I just don't know which ones are good.

>ideas that, when well executed

I think this is part of the issue. Unlike the GP, I think the expectation is often both difficult and sometimes expensive. Often ideas seem bad only because they were executed poorly; good execution acts as a type of filter.

Could you please share the source of these VC stats?
That might appear to be the case, but probably isn’t. There’s often not anything harder to implement a CRUD app that solves a novel problem than implementing a CRUD app that solves the same problem as 100 other people are hawking.
Figuring out what problem to solve is the most difficult part for most side projects. Unless you personally have an unsolved problem that by chance many other people also have, finding something good requires either luck or talking to many potential customers.
I think one way to narrow down to something relatively unique is to look for the Ven diagram of skills and interests. If you layer enough, there's bound to be some areas where relatively few people how the knowledge and passion to pursue. It's no guarantee you'll make money, but it at least helps identify areas you can stand out.
How thorough have you been in researching competitors? I'm willing to bet that there'll be some differences either in target market or execution. Even if it's effectively the same product maybe there's something they've missed which would give you a significant advantage early on?
With the internet economy enabling perfect markets, everyone is competing with good enough monopolists so tiny niches remain to become successful.

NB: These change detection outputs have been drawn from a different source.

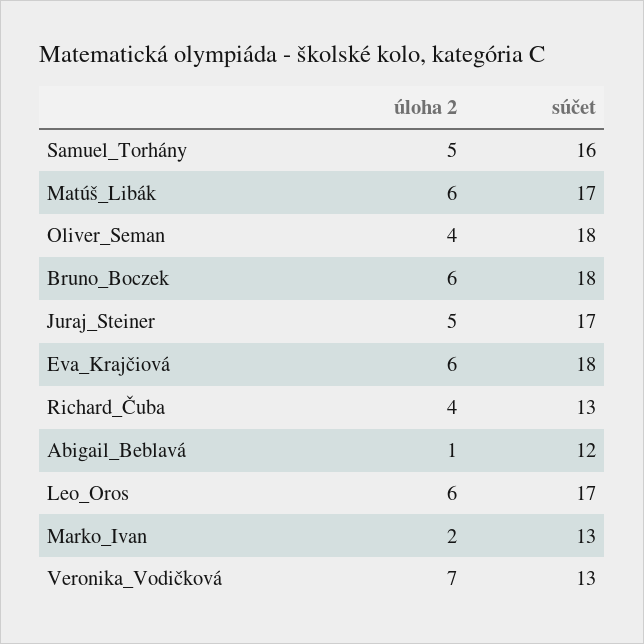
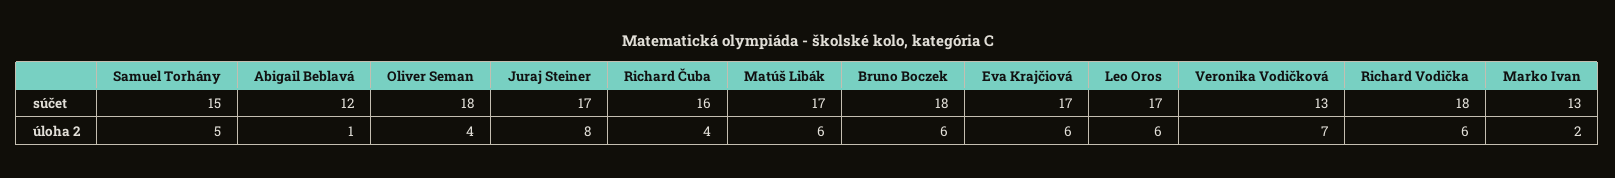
súčet, Samuel_Torhány: 16 -> 15
úloha 2, Juraj_Steiner: 5 -> 8
súčet, Eva_Krajčiová: 18 -> 17
súčet, Richard_Čuba: 13 -> 16
súčet, Richard Vodička: none -> 18
úloha 2, Richard Vodička: none -> 6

perfect market = Market with a perfect allocation between demand and supply, because of no information deficiencies.

Find a specialized niche then
Yep!

You have to learn how and when to KILL YOUR CHILDREN (your ideas)!

I typically come up with a dozen ideas a week - most of them don't pass hurdles of basic physics or economics, or once you research "the market" you discover there isn't one. So you plunge a knife into the idea and kill it quick. You have to learn how to do this. I do minimally document them and then file them away, however. Things can change.

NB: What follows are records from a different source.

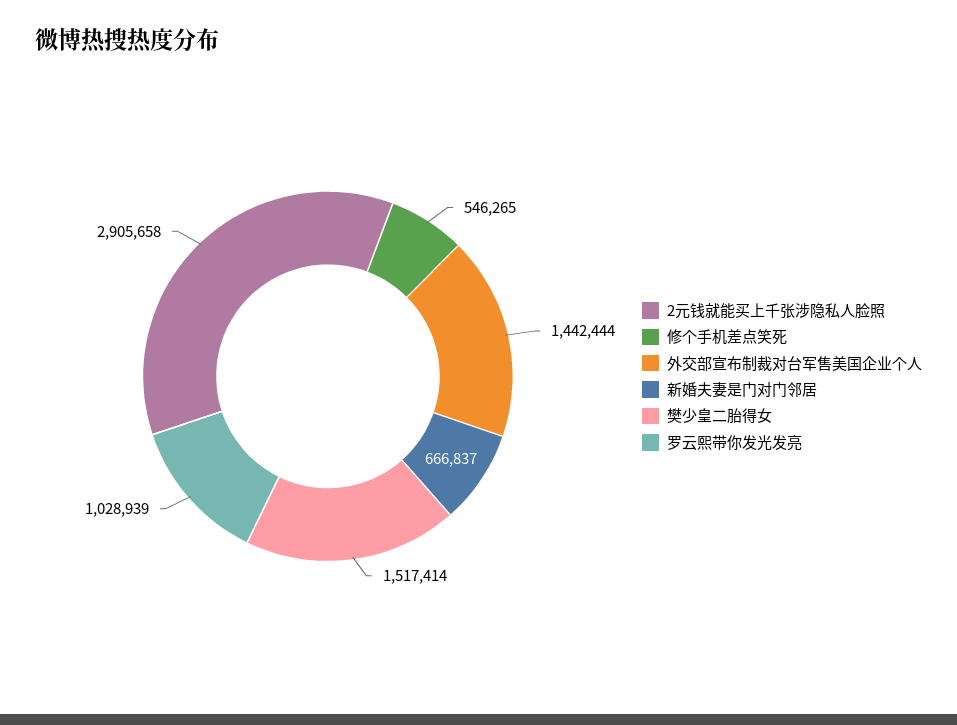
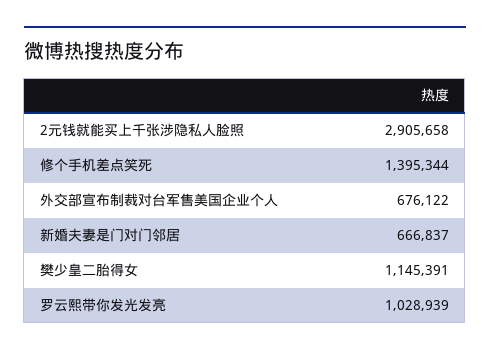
修个手机差点笑死: 546265 -> 1395344
外交部宣布制裁对台军售美国企业个人: 1442444 -> 676122
樊少皇二胎得女: 1517414 -> 1145391

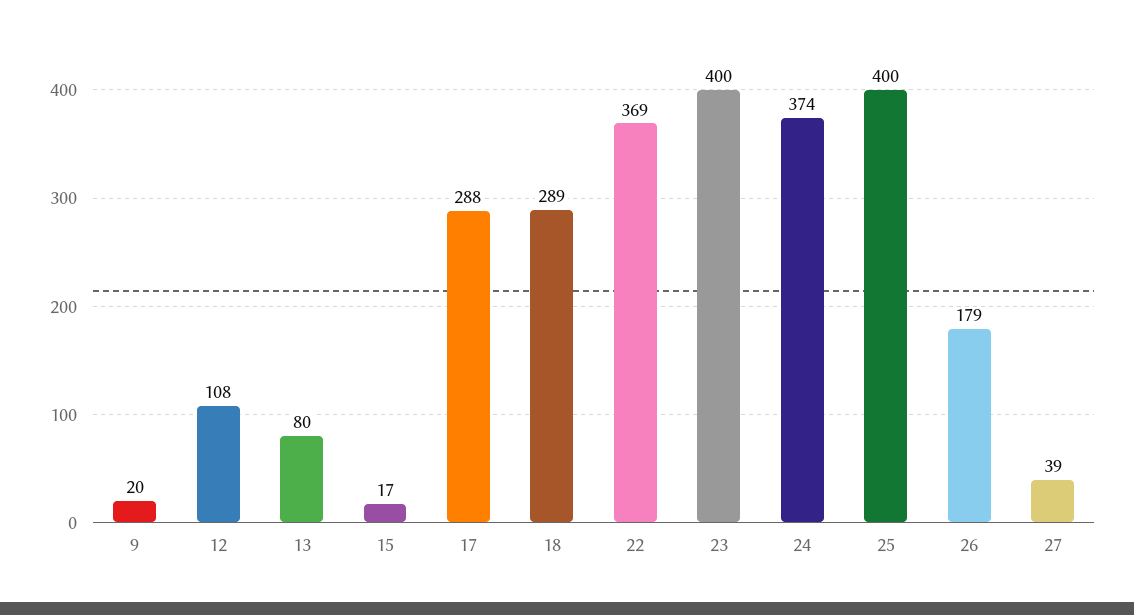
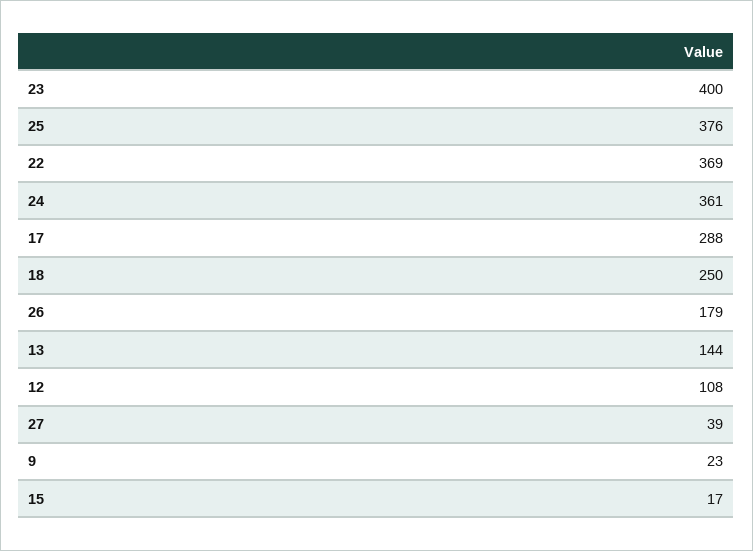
9: 20 -> 23
13: 80 -> 144
18: 289 -> 250
24: 374 -> 361
25: 400 -> 376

Then you absolutely may need to spend YEARS at the few that survive. But you are always checking, setting hurdles and milestones and being ready to kill off the idea that doesn't have any more to work.

Or you discover YOU aren't the one who can take through that jungle and then you have to decide what to do about that. Sometimes you find someone who can and take a minority venture stake in what they can do with it. Sometimes you have to wait until ideas or technologies become more mature. Or you need to put it on the back burner as you can accumulate more capital to "do it right".

You do need an incumbent in most cases to prove the market exists but you want to shy away from the "popular" products because of high competition you won't likely match.

The thing is he might have learnt something if he had continued the project. Maybe he would have learnt something about marketing and market positioning. Or maybe he would have learnt about delivery and server provisioning, even without any commercial merit to his product.

The whole thing reads like he had a vague idea that writing a basic piece of software would allow him to retire, but could only bring himself to make a very limited effort.

The rule is: if you want to get money from it, you have to be prepared to work hard, and on parts of it that you don't find interesting, with no guarantee of success. If you aren't motivated by money and ready to put a lot into it with a high chance of failure, just work on things you enjoy. You will get further and learn more.

In neither case will you get much from it if you just do the minimum and then abandon the project.

'Side projects' have become the new programmer blogs, as something which everyone feels they need to have in order to get a job. YOU DON'T HAVE TO DO STUFF LIKE THIS. If you're not excited by it then just don't. Just getting good at your job and enjoying your spare time will get you much further in life than pursuing things which it will be clear to an employer you don't really care about. For every employer which looks for stuff like this, there is another who just wants someone who does a good job and doesn't waste their energy on side hustles.

Great points, where do you suggest reading to learn how to think like this?